#### EXERCISE DETAILS
Among the lines below, copy exactly those from the one with "neck: (149, 75)" through the one with "right knee: (510, 254)", counting both ends.

#### STUDY MATERIAL
----------
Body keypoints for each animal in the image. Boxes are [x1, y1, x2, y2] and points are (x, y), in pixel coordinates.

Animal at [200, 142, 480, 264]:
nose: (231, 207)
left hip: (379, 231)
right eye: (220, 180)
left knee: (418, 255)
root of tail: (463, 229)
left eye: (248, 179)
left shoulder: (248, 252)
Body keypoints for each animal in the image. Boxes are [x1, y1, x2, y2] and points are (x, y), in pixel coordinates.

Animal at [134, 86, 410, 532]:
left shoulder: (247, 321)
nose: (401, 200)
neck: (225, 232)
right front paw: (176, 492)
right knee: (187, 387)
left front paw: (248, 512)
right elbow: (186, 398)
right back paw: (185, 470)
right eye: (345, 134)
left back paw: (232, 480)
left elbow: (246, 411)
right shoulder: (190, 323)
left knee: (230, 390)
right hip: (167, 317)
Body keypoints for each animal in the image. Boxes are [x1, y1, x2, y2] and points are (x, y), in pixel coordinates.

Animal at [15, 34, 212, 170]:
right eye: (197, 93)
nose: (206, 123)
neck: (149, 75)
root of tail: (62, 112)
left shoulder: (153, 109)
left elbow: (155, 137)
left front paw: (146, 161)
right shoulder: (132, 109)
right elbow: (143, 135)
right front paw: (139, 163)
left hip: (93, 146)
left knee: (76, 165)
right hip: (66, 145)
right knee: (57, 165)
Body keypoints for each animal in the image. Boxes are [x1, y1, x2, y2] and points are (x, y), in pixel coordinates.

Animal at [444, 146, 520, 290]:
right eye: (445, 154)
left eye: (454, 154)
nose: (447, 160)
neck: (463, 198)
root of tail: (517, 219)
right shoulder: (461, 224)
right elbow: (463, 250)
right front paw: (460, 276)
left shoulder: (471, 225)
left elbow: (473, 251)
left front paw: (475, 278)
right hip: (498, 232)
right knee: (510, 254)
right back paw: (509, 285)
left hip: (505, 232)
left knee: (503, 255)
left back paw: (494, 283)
----------
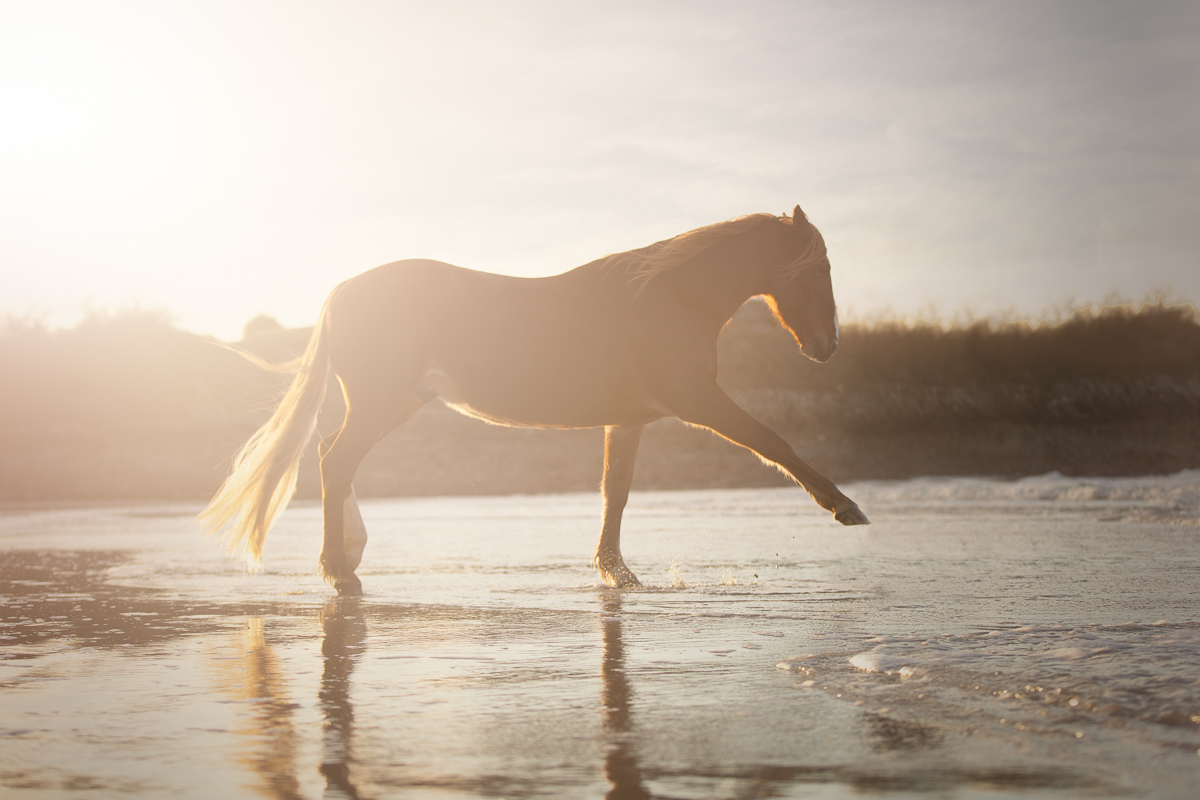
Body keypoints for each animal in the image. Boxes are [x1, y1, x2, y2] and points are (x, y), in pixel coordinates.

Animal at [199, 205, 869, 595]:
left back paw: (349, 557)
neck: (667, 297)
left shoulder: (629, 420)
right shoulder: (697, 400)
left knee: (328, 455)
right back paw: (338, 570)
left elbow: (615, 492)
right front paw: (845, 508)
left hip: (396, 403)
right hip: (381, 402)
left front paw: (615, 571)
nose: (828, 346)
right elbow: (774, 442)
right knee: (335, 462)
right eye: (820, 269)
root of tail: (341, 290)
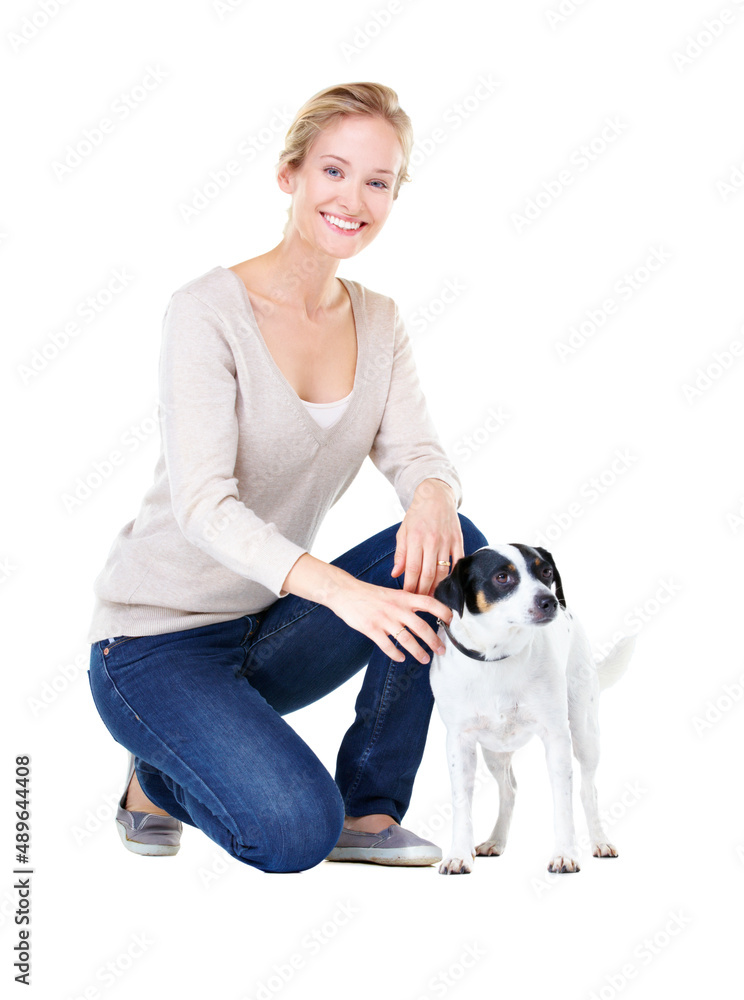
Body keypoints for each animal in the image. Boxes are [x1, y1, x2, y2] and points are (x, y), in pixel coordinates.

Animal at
----------
#### ANSWER TO THIS PROBLEM
neck: (149, 75)
root of tail: (62, 112)
left shoulder: (153, 109)
left elbow: (155, 137)
left front paw: (146, 161)
right shoulder: (132, 109)
right elbow: (143, 135)
right front paw: (139, 163)
left hip: (93, 146)
left knee: (76, 165)
right hip: (66, 145)
right knee: (57, 165)
Body keypoints for each animal in the image. Boxes are [x1, y1, x2, y2] and points are (x, y), in pixel coordinates.

Animal at [444, 146, 520, 290]:
right eye: (445, 154)
left eye: (454, 154)
nose: (447, 160)
neck: (463, 198)
root of tail: (517, 219)
right shoulder: (461, 224)
right elbow: (463, 250)
right front paw: (460, 276)
left shoulder: (471, 225)
left elbow: (473, 251)
left front paw: (475, 278)
right hip: (498, 232)
right knee: (510, 254)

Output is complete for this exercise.